Uma pessoa que assinou contrato intermitente, mas não foi chamada para trabalhar e não recebeu salário é um empregado? Para o governo federal, sim.
Ao divulgar o dado oficial que mede o desempenho do mercado de trabalho formal, o Ministério do Trabalho tem incluído os intermitentes na estatística, mesmo sem saber se de fato trabalharam.
Esse tipo de contratação foi criada pela reforma trabalhista, em vigor desde novembro.
O contrato, também conhecido como zero hora, não prevê uma jornada fixa.
Isso significa que o trabalhador pode ser chamado esporadicamente e só recebe remuneração pelo período que prestou serviço. Se não for convocado, não tem salário.
Desde a divulgação dos dados de novembro, o Caged (Cadastro Geral de Empregados e Desempregados) traz a quantidade de intermitentes.
O saldo positivo dessa modalidade tem aumentado o resultado geral, apesar de ainda ser pequeno se comparado ao total do mercado de trabalho.
O presidente Michel Temer divulgou que, em maio, foram criados 33 mil novos empregos no Brasil. Mais de 3 mil, contudo, são intermitentes –quase uma a cada 10 vagas.
Procurada pela Folha, a assessoria de imprensa do Ministério do Trabalho disse que, considerando “as especificidades do trabalho intermitente”, será feita uma estimativa da proporção de contratados nessa modalidade que efetivamente trabalharam.
“O ministério está estruturando uma estratégia de monitoramento da evolução dessa modalidade de emprego, baseada em amostra estatisticamente definida de estabelecimentos e trabalhadores intermitentes registrados no Caged, com objetivo de verificar a proporção dos empregados admitidos nessa modalidade que estão efetivamente trabalhando no mês de referência, com qual jornada de trabalho e remuneração”, informou.
De novembro a maio, o saldo de intermitentes divulgado pelo governo supera 20 mil.
No mesmo período, o resultado geral do Caged —ou seja, todos os tipos de contratação— é de 3,8 mil vagas. Isso significa que, sem os contratos zero hora, o saldo de novembro a maio estaria negativo.
Especialista em políticas públicas e gestão governamental do Ministério do Trabalho, Marcelo de Sousa diz que a intenção é fazer mudanças que acompanhem as novidades da reforma para “preservar a fidedignidade do Caged” e deixar a estatística confiável.

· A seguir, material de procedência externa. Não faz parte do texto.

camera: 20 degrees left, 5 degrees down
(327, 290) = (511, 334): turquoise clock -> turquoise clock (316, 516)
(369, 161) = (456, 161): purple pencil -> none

A ideia, diz ele, é diferenciar os contratos zero hora para não contaminar o resultado.
“À medida que o intermitente ganhar fôlego, nossa tendência é dar tratamento diferenciado para enxergar quem está inserido como celetista tradicional daqueles que eventualmente nem trabalharam no mês”, afirma Sousa.
Outro fator que pode afetar as estatísticas é a possibilidade de um mesmo trabalhador ter diversos contratos.

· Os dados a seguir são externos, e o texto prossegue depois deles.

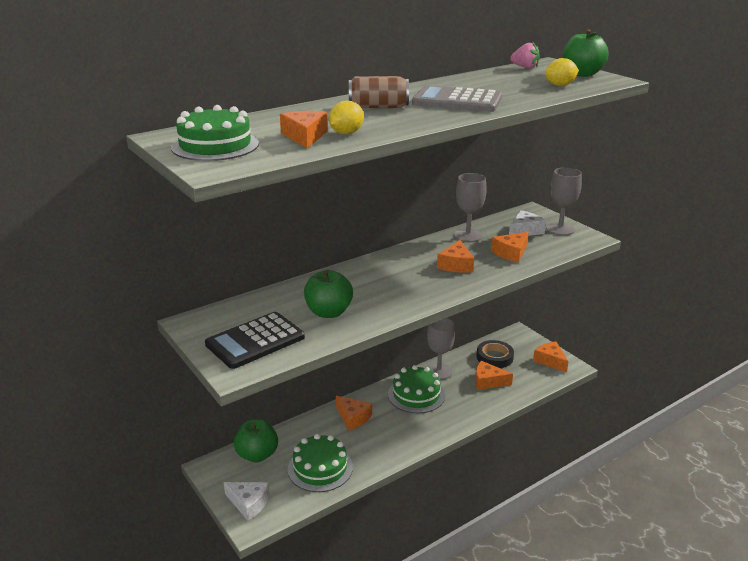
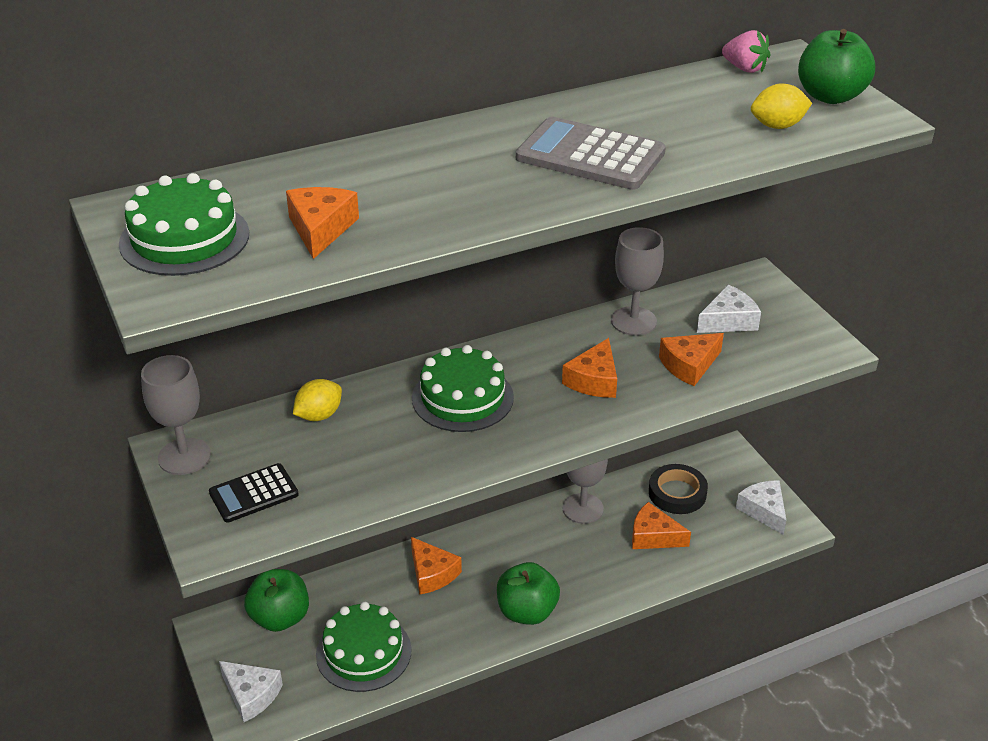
camera: 10 degrees right, 10 degrees up
(255, 341) = (253, 494): black calculator -> black calculator, size x0.62
(329, 312) = (373, 453): green apple -> green apple (527, 612)
(346, 133) = (385, 226): yellow lemon -> yellow lemon (319, 415)
(378, 107) = (460, 161): brown can -> none
(416, 395) = (536, 546): green cake -> green cake (462, 398)
(550, 361) = (764, 510): orange cheese -> white cheese
(560, 229) = (788, 323): grey goblet -> grey goblet (184, 456)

O Caged contabiliza a quantidade de vagas abertas e fechadas, e não de pessoas. Isso significa que, se alguém tiver três contratos diferentes, será contabilizado três vezes.
Em maio, segundo o ministério, 25 pessoas tiveram mais de um contrato intermitente.
Como essa modalidade não garante que haverá trabalho de fato, a tendência é que os trabalhadores procurem ter vários contratos para aumentar a chance de serem chamados.
Da mesma forma, empresas devem buscar formar um banco de contratos, de acordo com o procurador-geral do Trabalho, Ronaldo Fleury.
“No intermitente, tem a falta de compromisso empresarial. A pessoa não vê um empregado como alguém essencial e não cria um vínculo”, disse.
Se o contrato zero hora é um desafio para o Caged, que é um registro administrativo com dados enviados pelas empresas, a captação dessa novidade é mais difícil para pesquisas domiciliares, como a Pnad (Pesquisa Nacional por Amostra de Domicílios) Contínua.
A dificuldade começa com o próprio termo, de acordo com Cimar Azeredo, coordenador de trabalho e rendimento do IBGE. “Intermitente não é uma palavra que está no cotidiano. Fizemos testes e a palavra não é entendida por todo mundo. É um termo que vai pegar? Ou teremos que traduzir?”, disse.
Azeredo lembra que o morador que responde a pesquisa não necessariamente é a pessoa empregada. “Se não for, é ainda mais difícil.”
Na prática, um intermitente pode ser classificado como desempregado na Pnad, se tiver procurado um trabalho fixo e não tiver conseguido. Também é possível que ele seja classificado como subocupado, se tiver trabalhado menos horas do que desejava.
Os defensores da reforma dizem que o contrato intermitente pode reduzir a informalidade. Para os críticos, contudo, pode ocorrer apenas a troca da jornada fixa pela flexível, sem ganhos ao trabalhador.